Grönwohld/Ratzeburg. Obwohl der frühere Bäckereiunternehmer nicht zum Prozess erscheint, verhängt Gericht eine Strafe, die zur Bewährung ausgesetzt wird.
Das öffentliche Interesse ist groß, die Zuschauerränge im Saal des Amtsgerichts Ratzeburg sind fast bis auf den letzten Platz gefüllt. Dort soll am Freitag, 22. März, der Prozess gegen den früheren BäckereiunternehmerManfred von Allwörden wegen Tierquälerei beginnen. Doch dazu kommt es nicht. Die Anklagebank bleibt leer. Der 63-Jährige erscheint ebenso wenig vor Gericht wie sein Verteidiger.
15 Minuten wartet Richter Martin Mrozek, macht dann kurzen Prozess: Er erlässt Strafbefehl gegen von Allwörden. 112.500 Euro Geldstrafe wegen Tierquälerei in sechs Fällen. Die Entscheidung ist einer Verurteilung gegenüber gleichwertig. Bezahlen muss der Unternehmer die Summe voraussichtlich aber nicht. Mrozek setzte sie für zwei Jahre zur Bewährung aus.
Mehr als 100.000 Euro Geldstrafe: Gericht erlässt Strafbefehl gegen von Allwörden
In der Zwischenzeit muss von Allwörden 30.000 Euro an vier Tierschutzorganisationen sowie die Möllner Tafel zahlen. Erfüllt er die Auflage und leistet sich der 63-Jährige keine weiteren Vergehen, ist die Strafe nach Ablauf der Bewährungszeit automatisch abgegolten.

Datenauszüge:
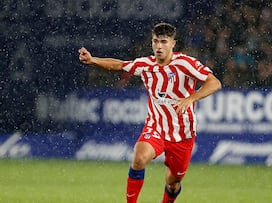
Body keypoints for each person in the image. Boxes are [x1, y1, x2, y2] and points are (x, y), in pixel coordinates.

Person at [78, 22, 222, 203]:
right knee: (139, 159)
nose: (159, 46)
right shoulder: (145, 64)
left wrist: (190, 98)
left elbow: (214, 83)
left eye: (163, 42)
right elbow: (120, 65)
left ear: (172, 44)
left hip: (182, 134)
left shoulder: (186, 63)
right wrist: (93, 60)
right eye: (155, 41)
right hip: (156, 127)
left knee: (173, 183)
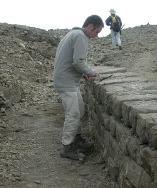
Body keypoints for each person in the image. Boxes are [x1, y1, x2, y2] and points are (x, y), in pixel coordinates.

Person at [53, 15, 104, 161]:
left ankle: (77, 138)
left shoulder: (72, 33)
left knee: (79, 111)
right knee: (73, 114)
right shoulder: (81, 36)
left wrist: (82, 74)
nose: (96, 36)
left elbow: (68, 59)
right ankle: (67, 147)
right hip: (67, 83)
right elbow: (78, 61)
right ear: (90, 26)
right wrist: (90, 72)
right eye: (97, 32)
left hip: (68, 81)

Aufgabenstellung:
a: Schreibe aus dem Textauszug alles von „Das öffentliche Interesse“ bis hinunter zu „wie sein Verteidiger.“ wortgetreu ab.
b: Wie lange wartet Richter Martin Mrozek laut dem Textauszug, bevor er den Strafbefehl erlässt?
c: Zähle alle Eurobeträge auf, die im Textauszug genannt werden.
Die Zeilen werden zur Bearbeitung nicht gebraucht.

Lösungen je Aufgabe:
a:
Das öffentliche Interesse ist groß, die Zuschauerränge im Saal des Amtsgerichts Ratzeburg sind fast bis auf den letzten Platz gefüllt. Dort soll am Freitag, 22. März, der Prozess gegen den früheren BäckereiunternehmerManfred von Allwörden wegen Tierquälerei beginnen. Doch dazu kommt es nicht. Die Anklagebank bleibt leer. Der 63-Jährige erscheint ebenso wenig vor Gericht wie sein Verteidiger.

b: 15 Minuten

c:
112.500 Euro
100.000 Euro
30.000 Euro